[Items from a dataset]
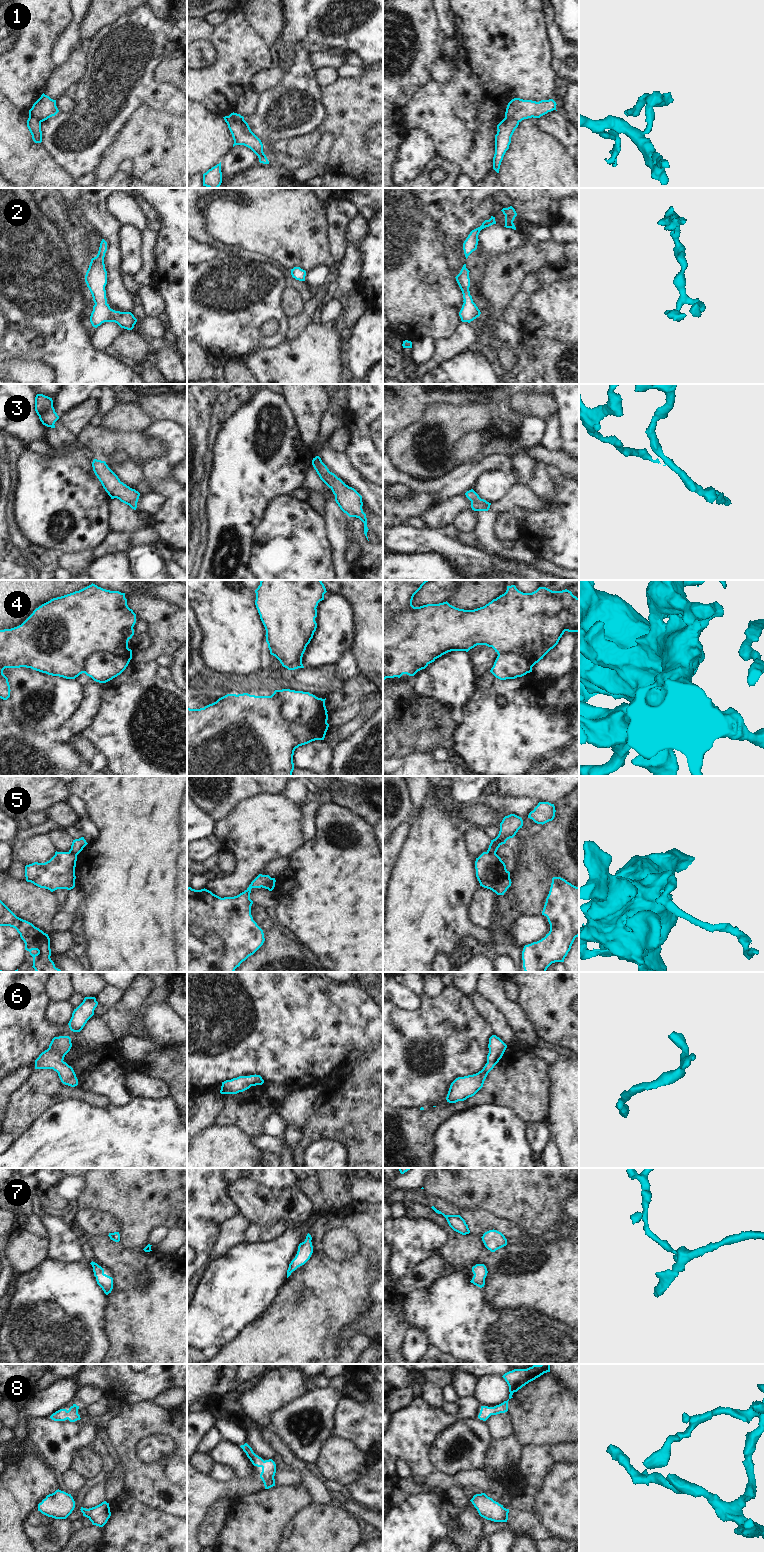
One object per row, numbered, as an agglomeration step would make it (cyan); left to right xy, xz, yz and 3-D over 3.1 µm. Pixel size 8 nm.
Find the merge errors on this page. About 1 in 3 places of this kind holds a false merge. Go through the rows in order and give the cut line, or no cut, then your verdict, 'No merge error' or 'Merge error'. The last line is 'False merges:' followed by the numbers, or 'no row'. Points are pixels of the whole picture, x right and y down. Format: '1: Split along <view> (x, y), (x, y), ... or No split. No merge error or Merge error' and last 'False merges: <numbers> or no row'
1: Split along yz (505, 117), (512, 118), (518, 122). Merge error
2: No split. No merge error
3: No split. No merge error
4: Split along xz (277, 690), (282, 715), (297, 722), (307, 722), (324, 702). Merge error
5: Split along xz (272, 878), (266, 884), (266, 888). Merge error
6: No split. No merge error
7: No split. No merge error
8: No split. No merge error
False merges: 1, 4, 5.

▸ **TASK BRIEF**
Reproduce the records exactly, images excluded.

▸ **EXERCISE RESPONSE**
One object per row, numbered, as an agglomeration step would make it (cyan); left to right xy, xz, yz and 3-D over 3.1 µm. Pixel size 8 nm.
Find the merge errors on this page. About 1 in 3 places of this kind holds a false merge. Go through the rows in order and give the cut line, or no cut, then your verdict, 'No merge error' or 'Merge error'. The last line is 'False merges:' followed by the numbers, or 'no row'. Points are pixels of the whole picture, x right and y down. Format: '1: Split along <view> (x, y), (x, y), ... or No split. No merge error or Merge error' and last 'False merges: <numbers> or no row'
1: Split along yz (505, 117), (512, 118), (518, 122). Merge error
2: No split. No merge error
3: No split. No merge error
4: Split along xz (277, 690), (282, 715), (297, 722), (307, 722), (324, 702). Merge error
5: Split along xz (272, 878), (266, 884), (266, 888). Merge error
6: No split. No merge error
7: No split. No merge error
8: No split. No merge error
False merges: 1, 4, 5.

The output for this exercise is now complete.